> [Problem to solve] Set down exactly the lines in the records below that run from the line with "378 429 560" to the line with "535 277 251.6", inclusive, and nothing more.

Given data START

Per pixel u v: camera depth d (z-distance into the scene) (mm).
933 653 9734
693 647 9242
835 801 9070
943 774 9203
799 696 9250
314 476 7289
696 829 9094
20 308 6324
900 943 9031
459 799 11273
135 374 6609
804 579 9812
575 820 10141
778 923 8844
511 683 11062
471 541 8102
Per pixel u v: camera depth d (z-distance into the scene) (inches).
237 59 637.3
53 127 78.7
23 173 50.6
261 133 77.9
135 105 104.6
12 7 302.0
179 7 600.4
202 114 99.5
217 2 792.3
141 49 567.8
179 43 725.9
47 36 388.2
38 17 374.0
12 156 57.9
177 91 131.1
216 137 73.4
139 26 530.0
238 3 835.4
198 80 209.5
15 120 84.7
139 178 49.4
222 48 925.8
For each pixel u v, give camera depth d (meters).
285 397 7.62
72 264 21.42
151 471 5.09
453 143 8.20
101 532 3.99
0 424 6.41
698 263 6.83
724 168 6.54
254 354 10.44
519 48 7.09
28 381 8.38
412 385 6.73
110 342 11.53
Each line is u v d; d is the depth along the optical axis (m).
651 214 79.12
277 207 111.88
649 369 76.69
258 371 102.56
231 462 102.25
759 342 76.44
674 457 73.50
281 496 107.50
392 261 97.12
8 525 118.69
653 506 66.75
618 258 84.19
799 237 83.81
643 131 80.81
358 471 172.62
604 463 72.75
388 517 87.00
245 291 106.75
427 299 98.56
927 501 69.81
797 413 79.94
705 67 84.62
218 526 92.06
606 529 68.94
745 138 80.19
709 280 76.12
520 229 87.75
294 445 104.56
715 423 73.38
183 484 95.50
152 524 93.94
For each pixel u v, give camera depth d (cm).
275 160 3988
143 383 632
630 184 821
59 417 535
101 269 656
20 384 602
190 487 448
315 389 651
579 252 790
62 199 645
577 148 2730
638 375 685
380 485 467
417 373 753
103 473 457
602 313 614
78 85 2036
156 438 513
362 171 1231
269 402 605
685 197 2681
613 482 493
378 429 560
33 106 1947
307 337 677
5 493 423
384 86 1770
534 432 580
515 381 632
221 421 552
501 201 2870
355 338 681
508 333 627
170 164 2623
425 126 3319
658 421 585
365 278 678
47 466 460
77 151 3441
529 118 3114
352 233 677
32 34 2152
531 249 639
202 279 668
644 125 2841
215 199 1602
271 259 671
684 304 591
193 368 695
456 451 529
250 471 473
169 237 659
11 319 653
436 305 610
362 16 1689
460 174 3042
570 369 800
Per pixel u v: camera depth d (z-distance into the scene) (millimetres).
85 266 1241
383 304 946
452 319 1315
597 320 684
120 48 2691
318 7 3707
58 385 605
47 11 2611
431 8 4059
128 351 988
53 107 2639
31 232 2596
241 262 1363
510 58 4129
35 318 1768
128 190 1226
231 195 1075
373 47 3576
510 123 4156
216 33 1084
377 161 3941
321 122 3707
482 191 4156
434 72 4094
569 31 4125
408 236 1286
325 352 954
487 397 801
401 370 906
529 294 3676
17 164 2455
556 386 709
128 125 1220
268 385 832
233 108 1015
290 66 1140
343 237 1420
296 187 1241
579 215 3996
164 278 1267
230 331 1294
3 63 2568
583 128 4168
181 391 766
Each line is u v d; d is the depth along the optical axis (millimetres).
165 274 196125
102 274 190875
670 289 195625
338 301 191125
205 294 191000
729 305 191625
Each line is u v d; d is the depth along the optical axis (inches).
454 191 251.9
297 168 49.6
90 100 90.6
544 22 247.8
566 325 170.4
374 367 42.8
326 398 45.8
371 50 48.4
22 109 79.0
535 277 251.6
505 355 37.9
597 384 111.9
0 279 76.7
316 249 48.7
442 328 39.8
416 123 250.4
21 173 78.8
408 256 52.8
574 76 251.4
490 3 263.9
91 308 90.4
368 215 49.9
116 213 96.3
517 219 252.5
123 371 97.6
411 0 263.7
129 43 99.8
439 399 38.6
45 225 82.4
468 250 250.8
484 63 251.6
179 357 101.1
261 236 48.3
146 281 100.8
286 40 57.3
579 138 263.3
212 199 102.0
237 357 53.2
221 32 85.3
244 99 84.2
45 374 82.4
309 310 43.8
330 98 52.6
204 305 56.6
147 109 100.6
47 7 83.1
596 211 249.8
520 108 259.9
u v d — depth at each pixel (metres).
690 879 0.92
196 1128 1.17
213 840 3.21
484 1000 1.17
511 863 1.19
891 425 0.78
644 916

Given data END

> [The answer]
378 429 560
33 106 1947
307 337 677
5 493 423
384 86 1770
534 432 580
515 381 632
221 421 552
501 201 2870
355 338 681
508 333 627
170 164 2623
425 126 3319
658 421 585
365 278 678
47 466 460
77 151 3441
529 118 3114
352 233 677
32 34 2152
531 249 639
202 279 668
644 125 2841
215 199 1602
271 259 671
684 304 591
193 368 695
456 451 529
250 471 473
169 237 659
11 319 653
436 305 610
362 16 1689
460 174 3042
570 369 800
Per pixel u v: camera depth d (z-distance into the scene) (millimetres).
85 266 1241
383 304 946
452 319 1315
597 320 684
120 48 2691
318 7 3707
58 385 605
47 11 2611
431 8 4059
128 351 988
53 107 2639
31 232 2596
241 262 1363
510 58 4129
35 318 1768
128 190 1226
231 195 1075
373 47 3576
510 123 4156
216 33 1084
377 161 3941
321 122 3707
482 191 4156
434 72 4094
569 31 4125
408 236 1286
325 352 954
487 397 801
401 370 906
529 294 3676
17 164 2455
556 386 709
128 125 1220
268 385 832
233 108 1015
290 66 1140
343 237 1420
296 187 1241
579 215 3996
164 278 1267
230 331 1294
3 63 2568
583 128 4168
181 391 766
Each line is u v d; d is the depth along the optical axis (millimetres).
165 274 196125
102 274 190875
670 289 195625
338 301 191125
205 294 191000
729 305 191625
Each line is u v d; d is the depth along the optical axis (inches).
454 191 251.9
297 168 49.6
90 100 90.6
544 22 247.8
566 325 170.4
374 367 42.8
326 398 45.8
371 50 48.4
22 109 79.0
535 277 251.6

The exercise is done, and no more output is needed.